Saying that something is goal-directed seems to be an average fuzzy category, like "heavy things". Associated with it are "quantitative" ideas of a particular goal, and optimality of its achievement (like with particular weight).

Comment author: Vladimir_Nesov 17 November 2011 12:47:53AM *  0 points [-]

This could be a goal, maximization of (Monday-saved + Tuesday-killed). If resting and preparation the previous day helps, you might opt for specializing in Tuesday-killing, but Monday-save someone if that happens to be convenient and so on...

I think this only sounds strange because humans don't have any temporal terminal values, and so there is an implicit moral axiom of invariance in time.
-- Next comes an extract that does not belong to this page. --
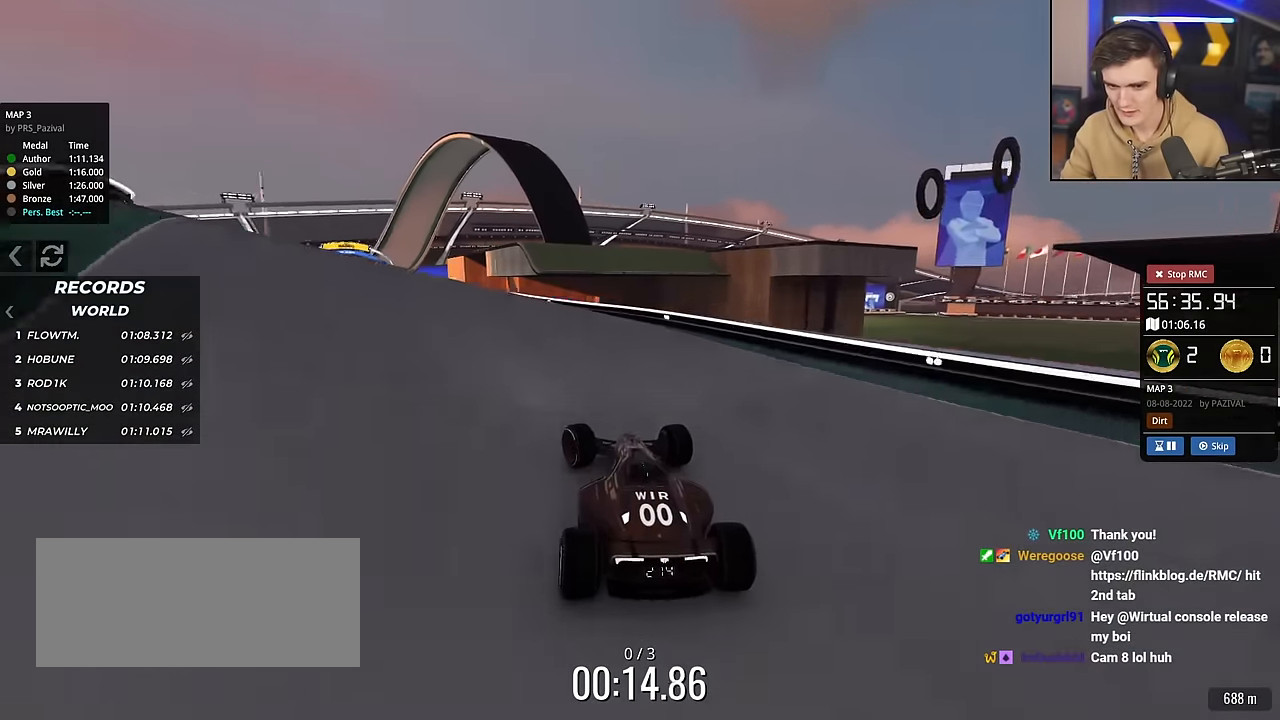
{"keys": ["up"], "events": [[267, "left", "up"], [267, "up", "down"], [367, "brake", "down"], [451, "brake", "up"]]}
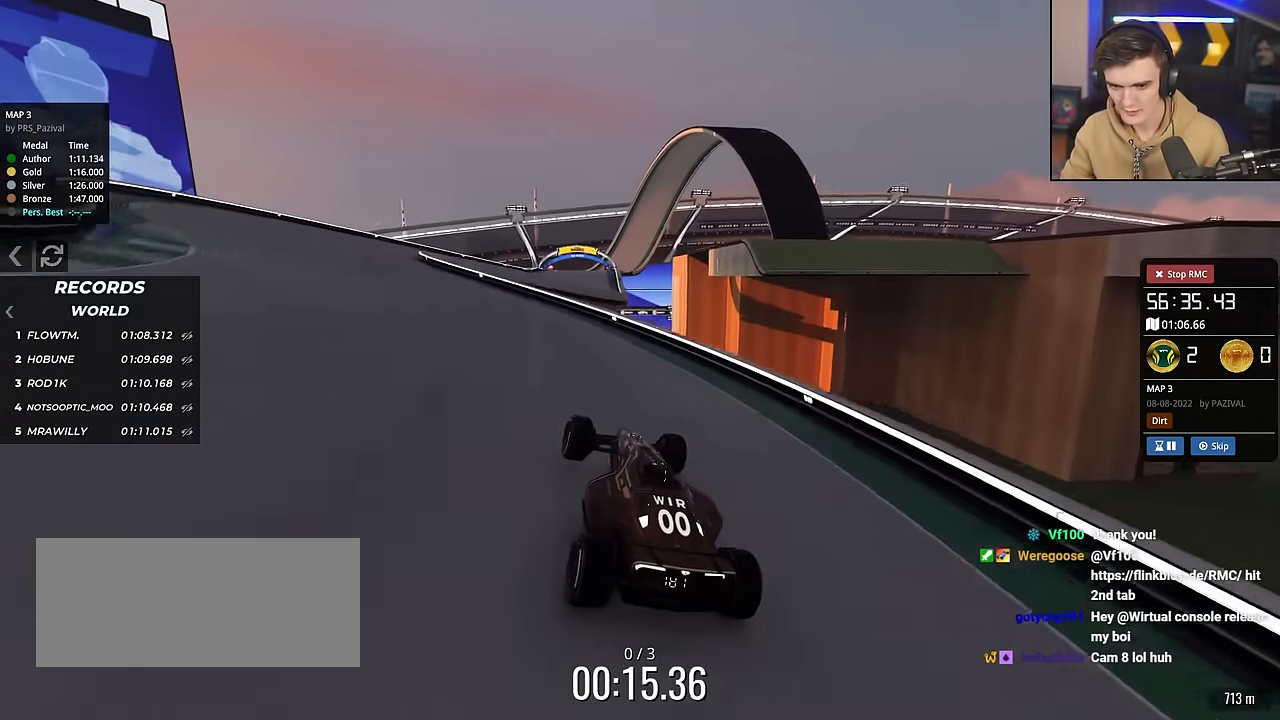
{"keys": ["left", "up"], "events": [[183, "left", "down"]]}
It's plausible we could've evolved something associated with time of day, for example. (It's possible we actually do have time-dependent values associated with temporal discounting.)

Comment author: torekp 14 November 2011 02:37:04PM *  1 point [-]

rwallace addressed your premise here.

Comment author: XiXiDu 09 November 2011 11:46:13AM *  3 points [-]

Let's start with the template for an AGI, the seed for a generally intelligent expected-utility maximizer capable of recursive self-improvement.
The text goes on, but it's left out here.